The Bitter Southerner: "Killer Mike's More Perfect Union" by Christina Banks

Killer Mike by Brinson + Banks

Writing in The Bitter Southerner, Christina Lee looks at why Atlanta legend Killer Mike is so successful and why he continues to surprise and confound:

But as Mike has discovered, being what he calls a “connector” is tougher than ever to actually put into practice, especially when America’s political and cultural divides have deepened.

“I wish to be someone from the westside of Atlanta who keeps his community connected to hope and opportunity, and I don’t mean that in an abstract, vague way,” he says. “There’s a real hope in growing up as a Black person in America and seeing Black success. And there’s a real hope in seeing Black people and white people cooperate.”

Mike is invoking the storied “Atlanta Way,” an unwritten and informal code of conduct between Black activists and white business leaders that dates back to the Civil Rights Movement. Proponents of the Atlanta Way credit it with achieving gradual but steady reforms by putting business interests and entrepreneurship at the forefront of the march toward racial equality.
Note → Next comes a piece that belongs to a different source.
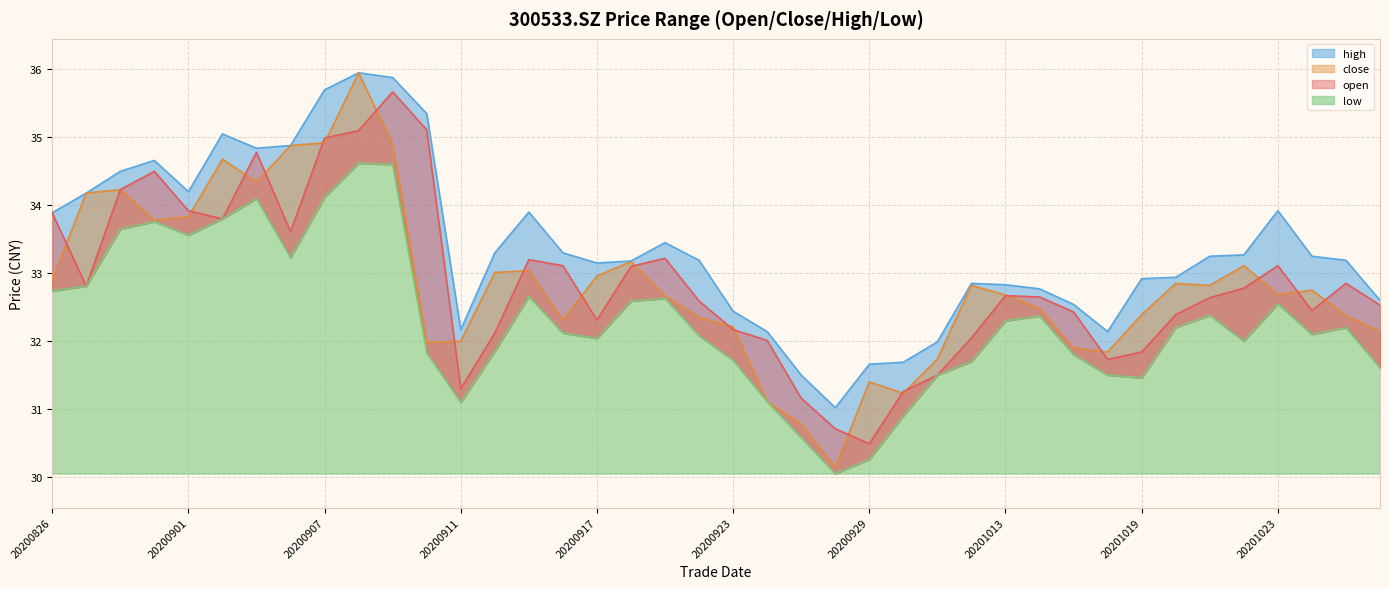

The value of open at 20200911 is 31.3. True or false?

True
But in the decades since its inception, the Atlanta Way has faced criticism, most recently from Black Lives Matter activists, for incremental and moderate reforms that actually slowed progress.

Still, Killer Mike remains a firm believer in the Atlanta Way. It’s a position that stands out at a time when increasing majorities of Americans — Democrats in particular — find it “stressful and frustrating” to discuss politics with those of opposing beliefs, according to the Pew Research Center.